**TEXT EXTRACT:**
++++++++++
DEPT FOR AF/SPG, AF SE WILLIAMSON 
ADDIS ABABA FOR USAU 
DEPT PLS PASS USAID FOR AFR/SUDAN 
 
SENSITIVE 
SIPDIS 
 
E.O. 12958: N/A 
TAGS: PGOV PREL KPKO UNSC SU
SUBJECT: COURTESY CALL ON CIRINO HITENG 
 
1. (SBU) CG Datta paid a courtesy call January 22 on Cirino Hiteng, 
a prominent player in the SPLM and Undersecretary in the Ministry of 
Regional Cooperation. Topics covered ranged from Eritrean-Ethiopian 
border tensions to the CPA.
++++++++++
**DATA EXCERPT:**
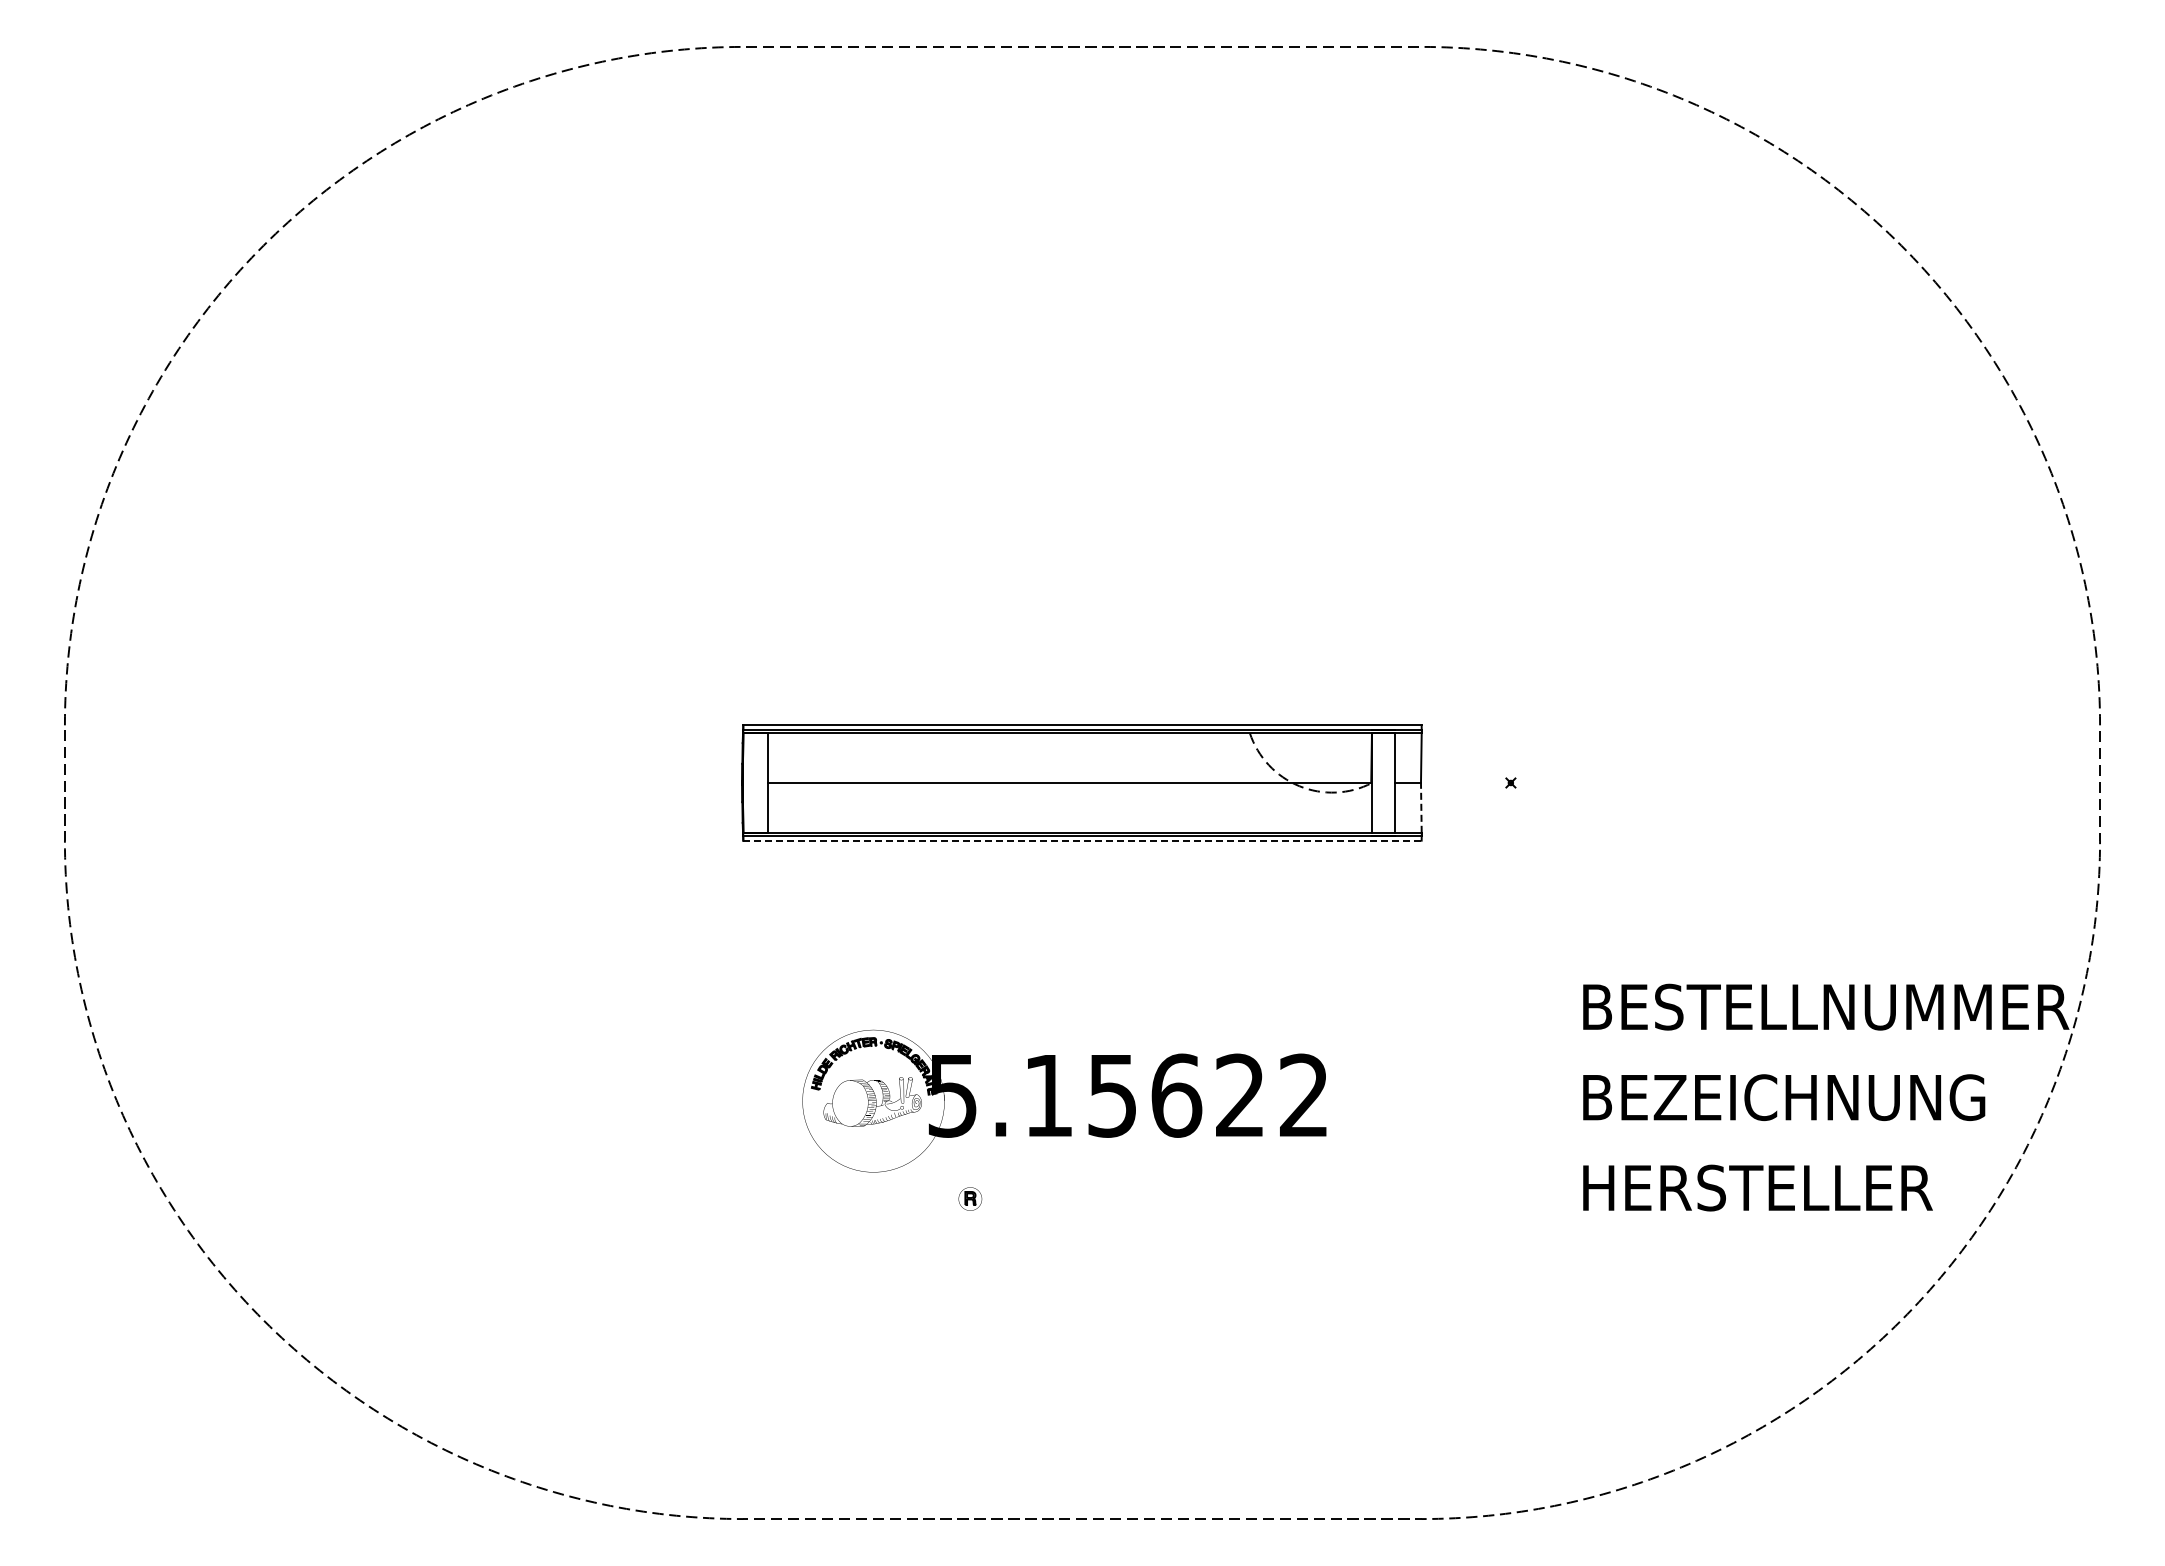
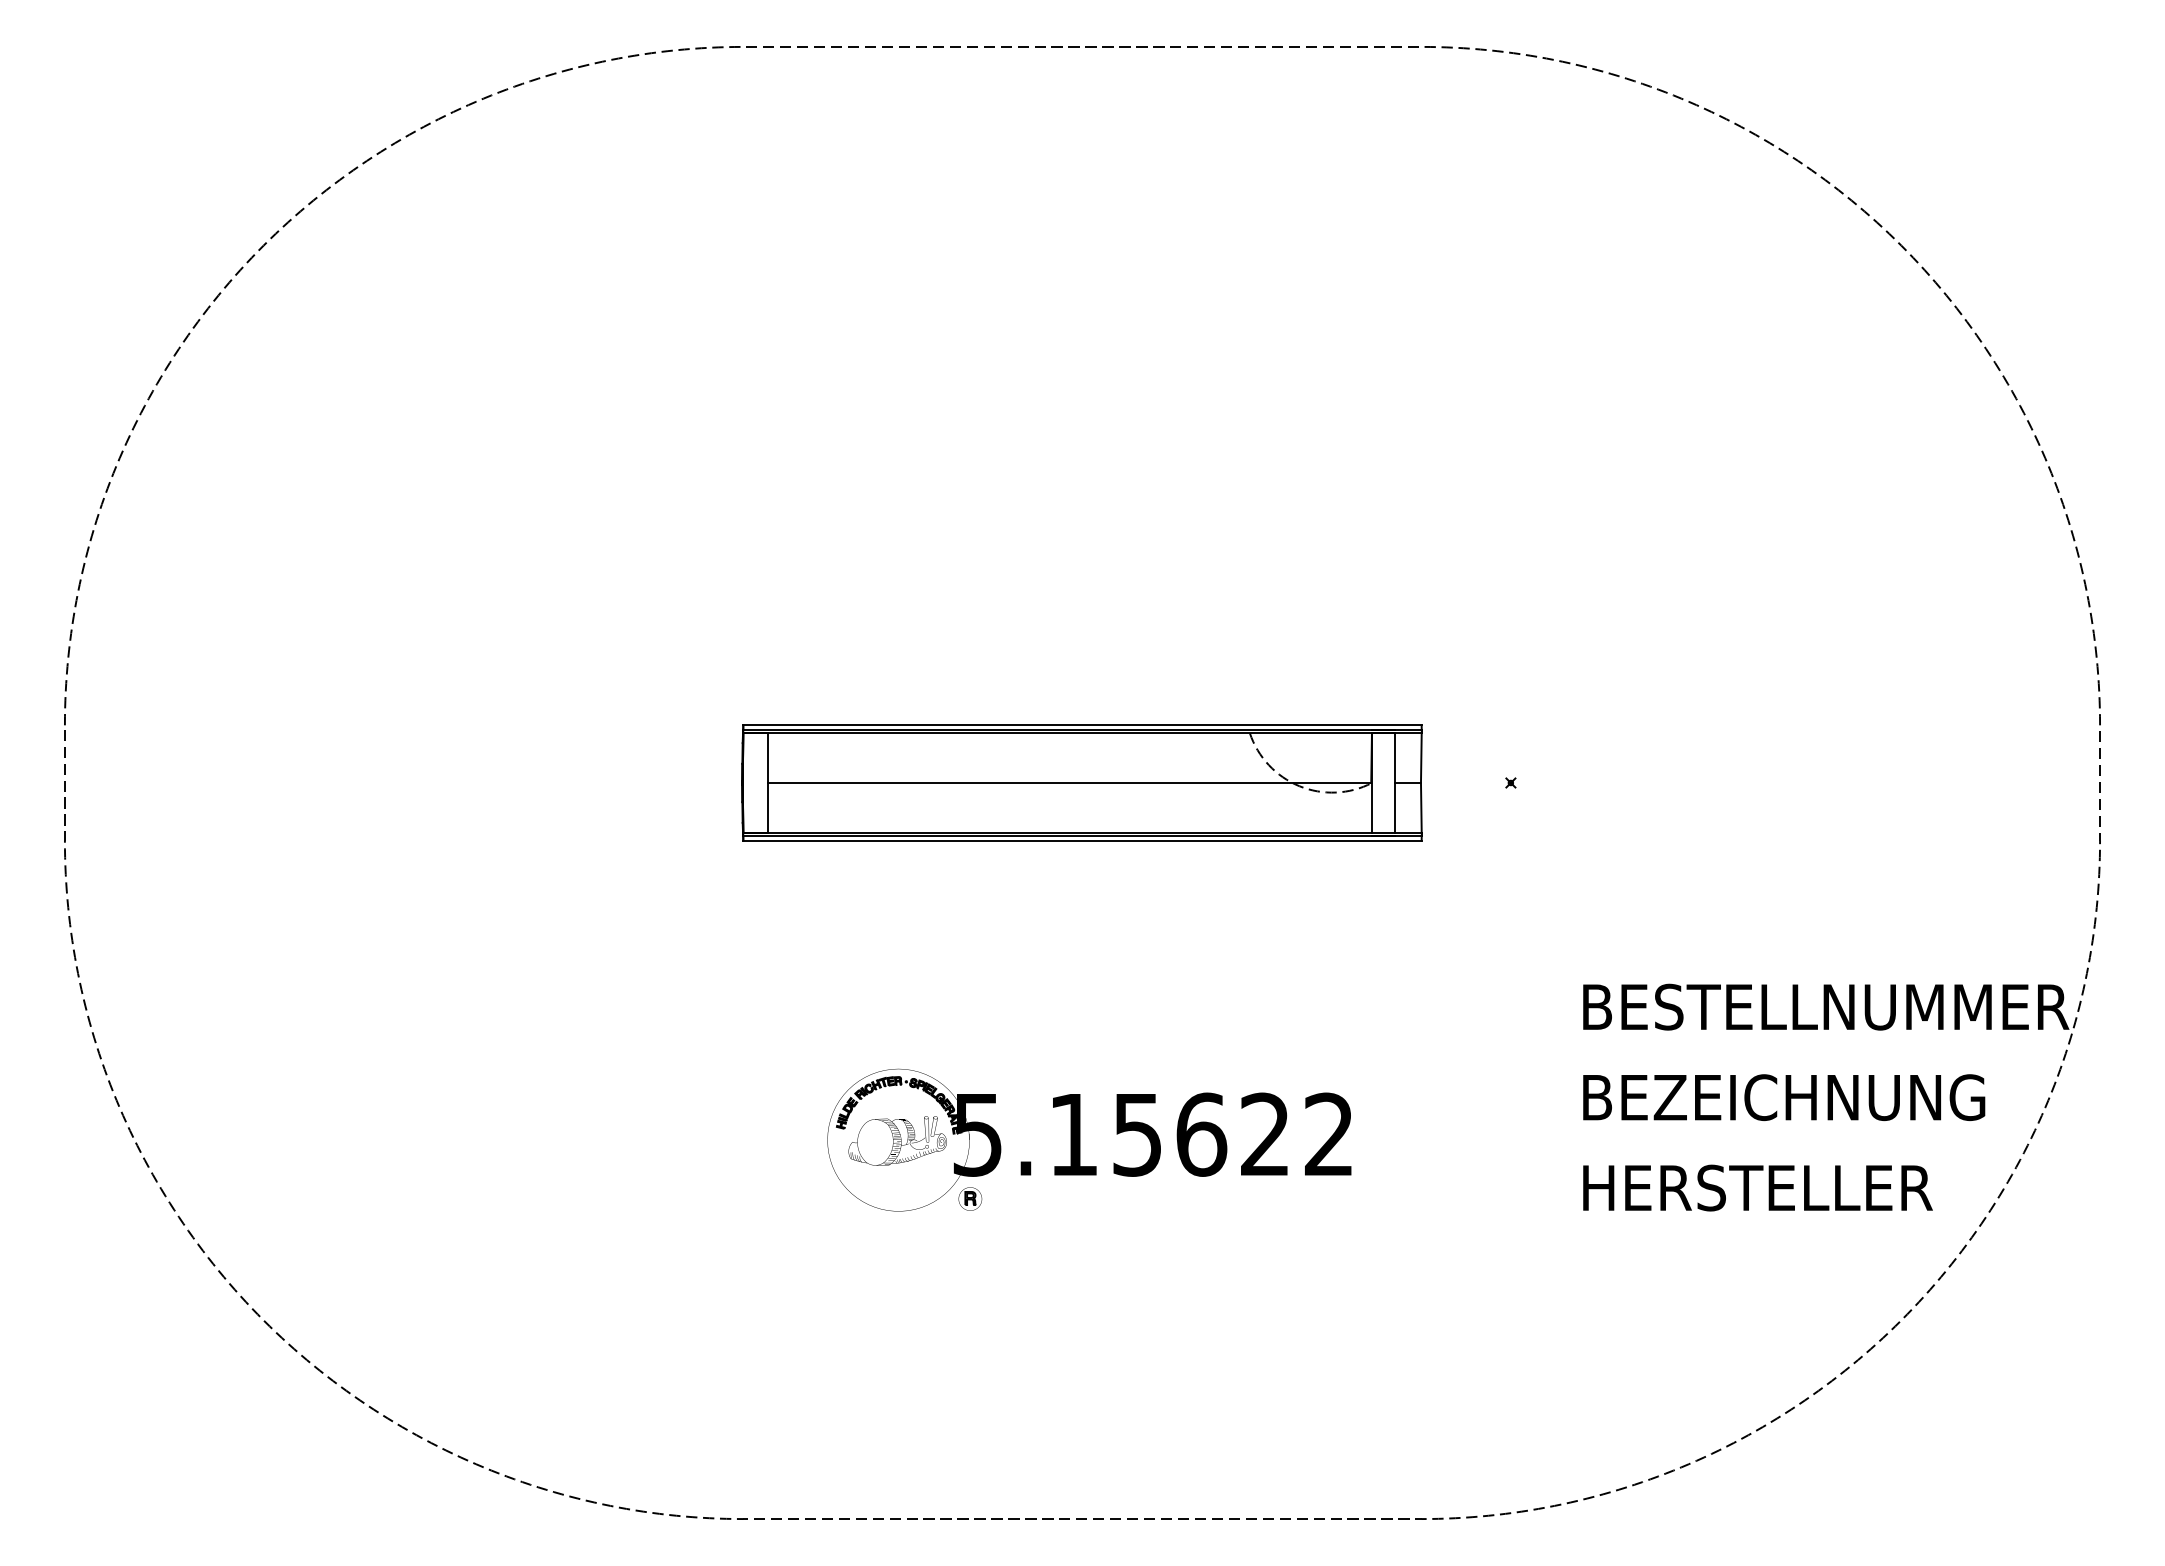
line at (1421, 807): dashed -> solid
line at (1082, 840): dashed -> solid
part at (1055, 1100) position: (1055, 1100) -> (1080, 1139)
++++++++++
**CHALLENGES:**
A - In the cable about the courtesy call on Cirino Hiteng, what government post does he hold?
B - Write the next paragraph of the cable about the courtesy call on Cirino Hiteng.

**WRITTEN ANSWERS:**
A - He is Undersecretary in the Ministry of Regional Cooperation.

B -
2. (SBU) Dr. Cirino led off by commenting that a senior delegation 
of Eritreans, identified as Yemane, Abdulla, and General Tekle, had 
just met with President Kiir.  Cirino said that Kiir was doing what 
he could to assume a prominent role in negotiating a resolution to 
the Eritrean-Ethiopian border dispute.  He said that Kiir, in his 
talks with both sides, had convinced them to accept the UN brokered 
border demarcation.  The CG, having spent three years in Eritrea, 
was surprised at this, and expressed his doubts that Meles would be 
able to accept the loss of Badme to the Eritreans, the original 
source of the conflict.  Cirino laughed and commented that he had 
been to Badme and that it was nothing worth fighting over.  The CG 
commented that he, too, had been to Badme, and while he agreed it 
was nothing worth fighting over, the symbolic political value of it 
for both sides had sparked the conflict, which had so far cost an 
estimated 100,000 lives.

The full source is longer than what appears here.